_To-do item:_ Write out all of the records precisely. Skip anything that is a picture.

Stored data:

::::::::

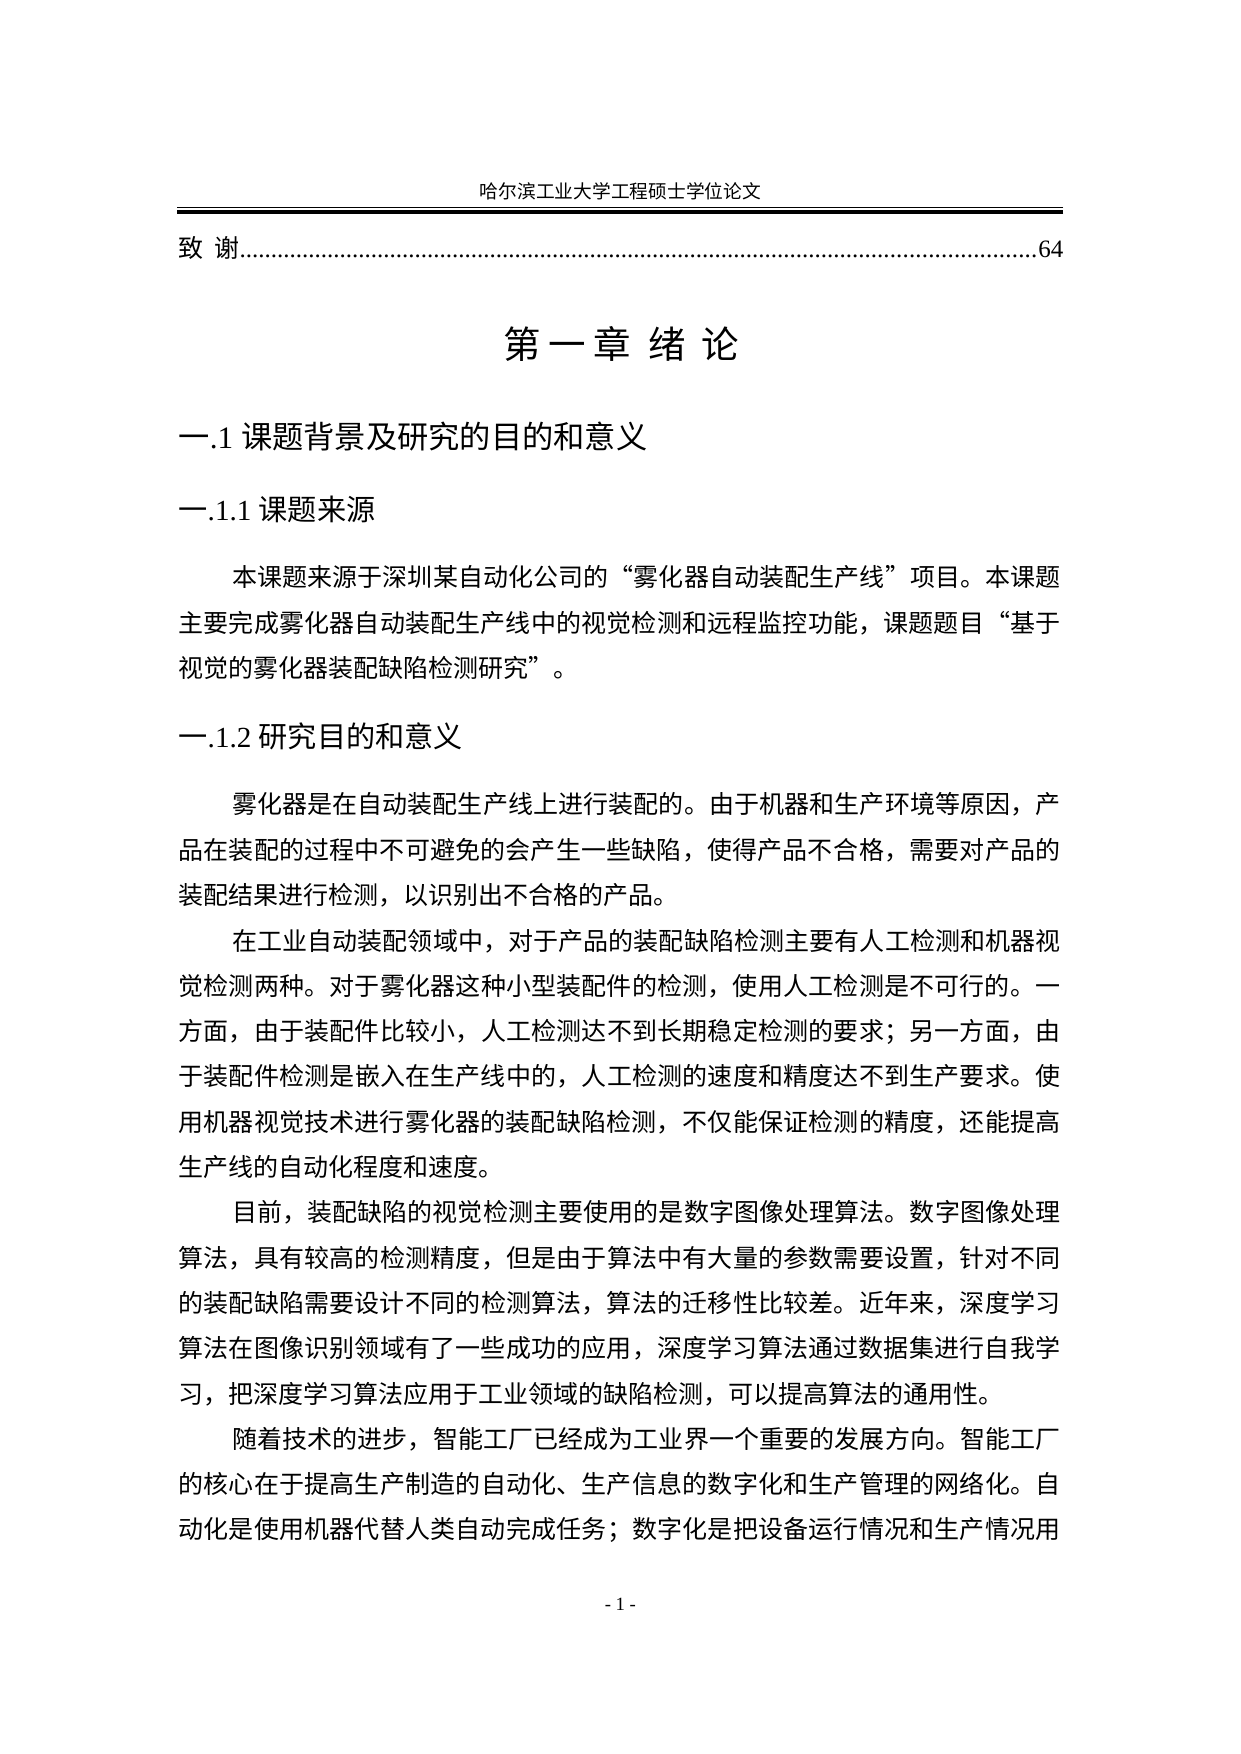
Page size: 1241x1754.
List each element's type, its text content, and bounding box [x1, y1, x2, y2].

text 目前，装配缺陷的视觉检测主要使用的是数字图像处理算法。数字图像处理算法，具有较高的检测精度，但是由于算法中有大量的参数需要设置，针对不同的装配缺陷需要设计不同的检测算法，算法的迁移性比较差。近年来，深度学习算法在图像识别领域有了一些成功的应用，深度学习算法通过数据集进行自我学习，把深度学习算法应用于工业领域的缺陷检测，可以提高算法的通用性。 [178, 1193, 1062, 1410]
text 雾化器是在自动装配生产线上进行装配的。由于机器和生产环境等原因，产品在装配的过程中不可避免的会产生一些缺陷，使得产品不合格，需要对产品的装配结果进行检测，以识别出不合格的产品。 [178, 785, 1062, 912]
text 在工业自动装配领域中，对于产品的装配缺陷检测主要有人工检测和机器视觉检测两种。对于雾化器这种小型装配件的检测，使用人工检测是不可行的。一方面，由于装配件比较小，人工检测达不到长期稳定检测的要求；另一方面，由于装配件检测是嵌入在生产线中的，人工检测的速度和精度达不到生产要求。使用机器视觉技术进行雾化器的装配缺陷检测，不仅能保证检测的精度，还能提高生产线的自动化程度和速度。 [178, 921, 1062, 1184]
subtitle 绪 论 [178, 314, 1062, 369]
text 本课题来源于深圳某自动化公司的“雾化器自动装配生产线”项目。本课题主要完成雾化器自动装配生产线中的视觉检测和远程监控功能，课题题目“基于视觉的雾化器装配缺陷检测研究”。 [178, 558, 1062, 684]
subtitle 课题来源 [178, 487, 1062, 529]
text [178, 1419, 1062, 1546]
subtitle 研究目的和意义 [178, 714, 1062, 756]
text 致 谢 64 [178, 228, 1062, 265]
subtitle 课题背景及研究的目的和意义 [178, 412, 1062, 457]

::::::::

_Solution to the exercise:_
Page size: 1241x1754.
List each element's type, its text content, and bounding box [x1, y1, x2, y2].

text 目前，装配缺陷的视觉检测主要使用的是数字图像处理算法。数字图像处理算法，具有较高的检测精度，但是由于算法中有大量的参数需要设置，针对不同的装配缺陷需要设计不同的检测算法，算法的迁移性比较差。近年来，深度学习算法在图像识别领域有了一些成功的应用，深度学习算法通过数据集进行自我学习，把深度学习算法应用于工业领域的缺陷检测，可以提高算法的通用性。 [178, 1193, 1062, 1410]
text 雾化器是在自动装配生产线上进行装配的。由于机器和生产环境等原因，产品在装配的过程中不可避免的会产生一些缺陷，使得产品不合格，需要对产品的装配结果进行检测，以识别出不合格的产品。 [178, 785, 1062, 912]
text 在工业自动装配领域中，对于产品的装配缺陷检测主要有人工检测和机器视觉检测两种。对于雾化器这种小型装配件的检测，使用人工检测是不可行的。一方面，由于装配件比较小，人工检测达不到长期稳定检测的要求；另一方面，由于装配件检测是嵌入在生产线中的，人工检测的速度和精度达不到生产要求。使用机器视觉技术进行雾化器的装配缺陷检测，不仅能保证检测的精度，还能提高生产线的自动化程度和速度。 [178, 921, 1062, 1184]
subtitle 绪 论 [178, 314, 1062, 369]
text 本课题来源于深圳某自动化公司的“雾化器自动装配生产线”项目。本课题主要完成雾化器自动装配生产线中的视觉检测和远程监控功能，课题题目“基于视觉的雾化器装配缺陷检测研究”。 [178, 558, 1062, 684]
subtitle 课题来源 [178, 487, 1062, 529]
text [178, 1419, 1062, 1546]
subtitle 研究目的和意义 [178, 714, 1062, 756]
text 致 谢 64 [178, 228, 1062, 265]
subtitle 课题背景及研究的目的和意义 [178, 412, 1062, 457]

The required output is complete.